Castro iktidara geldikten sonra, Küba hükümeti sosyal reformlar üzerinde yoğunlaştı. Öncelikli hedeflerden biri sağlık ve eğitim sisteminin geliştirilmesiydi. Küba, ücretsiz ve yüksek kaliteli sağlık sistemi ve evrensel eğitimi sayesinde dünya çapında tanınır hale geldi. Ülkenin ekonomisi millileştirildi ve Küba, Sovyetler Birliği ile yakın ilişkiler kurarak, Amerikan ablukası nedeniyle oluşan ekonomik zorlukları telafi etti.

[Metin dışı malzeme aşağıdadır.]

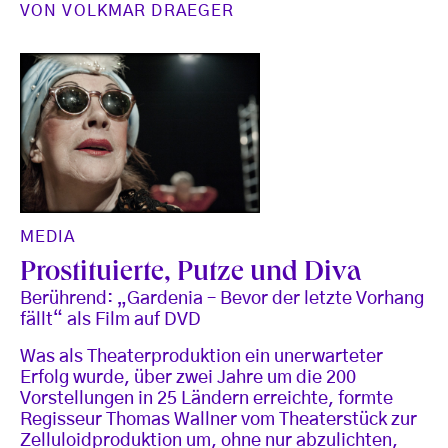
VON
VOLKMAR DRAEGER
MEDIA
Prostituierte, Putze und Diva
Berührend: „Gardenia – Bevor der letzte Vorhang
fällt“ als Film auf DVD
Was als Theaterproduktion ein unerwarteter
Erfolg wurde, über zwei Jahre um die 200
Vorstellungen in 25 Ländern erreichte, formte
Regisseur Thomas Wallner vom Theaterstück zur
Zelluloidproduktion um, ohne nur abzulichten,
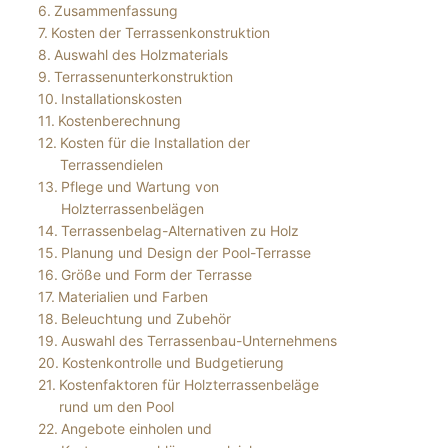
Zusammenfassung
Kosten der Terrassenkonstruktion
Auswahl des Holzmaterials
Terrassenunterkonstruktion
Installationskosten
Kostenberechnung
Kosten für die Installation der
Terrassendielen
Pflege und Wartung von
Holzterrassenbelägen
Terrassenbelag-Alternativen zu Holz
Planung und Design der Pool-Terrasse
Größe und Form der Terrasse
Materialien und Farben
Beleuchtung und Zubehör
Auswahl des Terrassenbau-Unternehmens
Kostenkontrolle und Budgetierung
Kostenfaktoren für Holzterrassenbeläge
rund um den Pool
Angebote einholen und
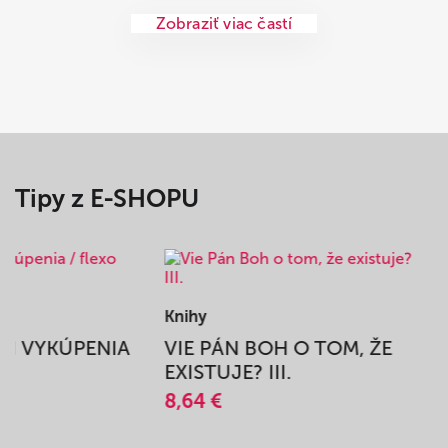
Zobraziť viac častí
Tipy z E-SHOPU
Knihy
BEH VYKÚPENIA
VIE PÁN BOH O TOM, ŽE
A
EXISTUJE? III.
8,64 €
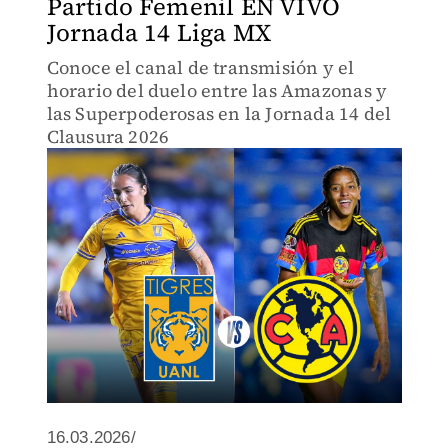
Partido Femenil EN VIVO
Jornada 14 Liga MX
Conoce el canal de transmisión y el
horario del duelo entre las Amazonas y
las Superpoderosas en la Jornada 14 del
Clausura 2026
16.03.2026/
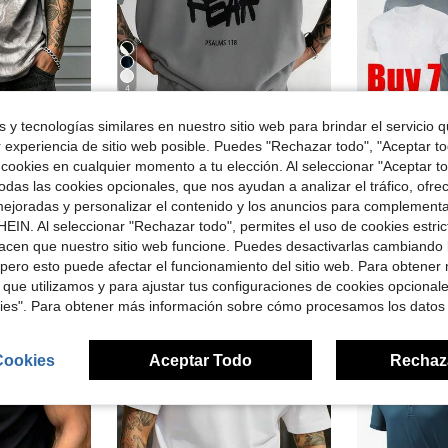
4
rro de $3.54
Ahorro de $5.21
 y tecnologías similares en nuestro sitio web para brindar el servicio qu
en Gris claro Camisetas de hombre
#1 Más vendid
r experiencia de sitio web posible. Puedes "Rechazar todo", "Aceptar t
do, camiseta gráfica de mapa de bosque estilo callejero al aire libre, adecuada para uso diario
Men's Cotton Oversized Graphic Tee with bold"Faith Over Fear"print, classic crew neck & loose Y2K hip-hop streetwear fit.Versatile casual daily top
Paquete de
Local
-48%
Local
-43%
(
 cookies en cualquier momento a tu elección. Al seleccionar "Aceptar to
en Gris claro Camisetas de hombre
en Gris claro Camisetas de hombre
en Gimnasio y fitness Camisetas de hombre
#5 Más vendidos
#1 Más vendid
#1 Más vendid
das las cookies opcionales, que nos ayudan a analizar el tráfico, ofre
(
(
$5.57
$22.67
idos
1.6k+ vendidos
1.4k
en Gris claro Camisetas de hombre
#1 Más vendid
ejoradas y personalizar el contenido y los anuncios para complementa
(
4-5 días hábiles
4-5 días há
EIN. Al seleccionar "Rechazar todo", permites el uso de cookies estri
acen que nuestro sitio web funcione. Puedes desactivarlas cambiando 
pero esto puede afectar el funcionamiento del sitio web. Para obtener
 que utilizamos y para ajustar tus configuraciones de cookies opcional
kies". Para obtener más información sobre cómo procesamos los datos
Cookies
Aceptar Todo
Rechaz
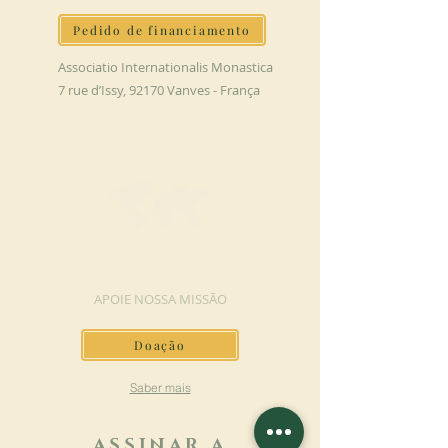
Pedido de financiamento
Associatio Internationalis Monastica
7 rue d’Issy, 92170 Vanves - França
FAÇA UMA DOAÇÃO
APOIE NOSSA MISSÃO
Doação
Saber mais
ASSINAR A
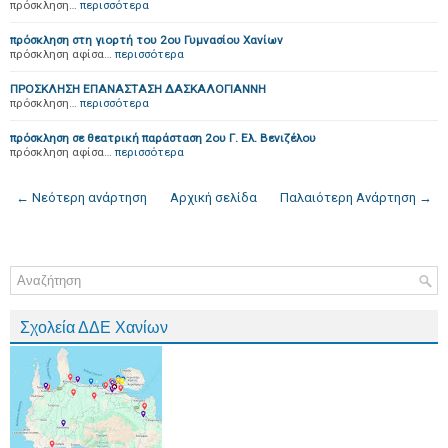
πρόσκληση…
περισσότερα
πρόσκληση στη γιορτή του 2ου Γυμνασίου Χανίων
πρόσκληση αφίσα…
περισσότερα
ΠΡΟΣΚΛΗΣΗ ΕΠΑΝΑΣΤΑΣΗ ΔΑΣΚΑΛΟΓΙΑΝΝΗ
πρόσκληση…
περισσότερα
πρόσκληση σε θεατρική παράσταση 2ου Γ. Ελ. Βενιζέλου
πρόσκληση αφίσα…
περισσότερα
← Νεότερη ανάρτηση
Αρχική σελίδα
Παλαιότερη Ανάρτηση →
Σχολεία ΔΔΕ Χανίων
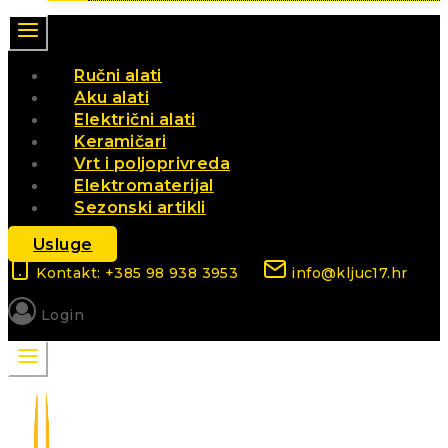
Ručni alati
Aku alati
Električni alati
Keramičari
Vrt i poljoprivreda
Elektromaterijal
Sezonski artikli
Usluge
Kontakt: +385 98 938 3953
info@kljuc17.hr
Login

Ancak 1991'de SSCB'nin dağılması sonrası Küba ekonomik bir krizle karşılaştı. Bu, ekonominin kısmen liberalleşmesini ve sınırlı piyasa mekanizmalarının ortaya çıkmasını sağladı. Zorluklara rağmen devlet sistemi, sosyalist ilkelere sadık kalmaya devam etti.
2008 yılında Fidel Castro, gücü kardeşi Raul Castro'ya devretti. Raul Castro, sosyalist politikayı sürdürmesine rağmen birçok ekonomik reform başlattı. Raul Castro, küçük işletme ve tarım gibi sınırlı ekonomik sektörlerde özel girişime izin verdi. Bu, ekonomik durumu iyileştirdi; ancak siyasi sistemin temel unsurları değişmeden kaldı.
2019 yılında Küba'da yeni bir anayasa kabul edildi; bu anayasa sosyalist düzeni sürdürmesine rağmen bazı ekonomik özgürlüklere izin verdi. Anayasa, ayrıca başbakanlık makamını getirdi ve yetkileri cumhurbaşkanı ile hükümet başkanı arasında bölüştürdü. Bu, güçlerin merkezsizlik ve devlet sisteminin modernleşmesi yönünde bir adım oldu.
Bugün Küba, ülkede önemli bir rol oynayan Küba Komünist Partisi'nin hüküm sürdüğü tek partili bir sosyalist devlet olarak kalmaya devam etmektedir. Belirli reformlar ve ekonominin liberalleşmesine yönelik adımlara rağmen, siyasi sistem hâlâ sıkı bir şekilde merkezsel olup, muhalefet partileri yasaklıdır.
Modern Küba, ABD'nin yaptırımları ve ablukası nedeniyle kaynaklanan ekonomik zorluklar ve COVID-19 pandemisinin sonuçları gibi bir dizi zorlukla karşı karşıyadır. Bununla birlikte, devlet hala sosyal reformlar ve vatandaşlarını sağlık ve eğitim sistemi aracılığıyla destekleme konusunda kararlıdır.
Küba'nın devlet sisteminin evrimi, bağımsızlık mücadelesi, sosyalist denemeler ve modern zorluklara adapte olma çabalarının hikayesidir. Ekonomik zorluklara ve dış güçlerin baskısına rağmen, Küba kimliğini ve eşsiz siyasi sistemini korumayı başardı. Küba'nın geleceği belirsiz kalmaya devam ediyor, ancak adaptasyon yeteneği ve sosyal adalet arzusu, devlet sisteminin önemli yönleri olarak kalmaktadır.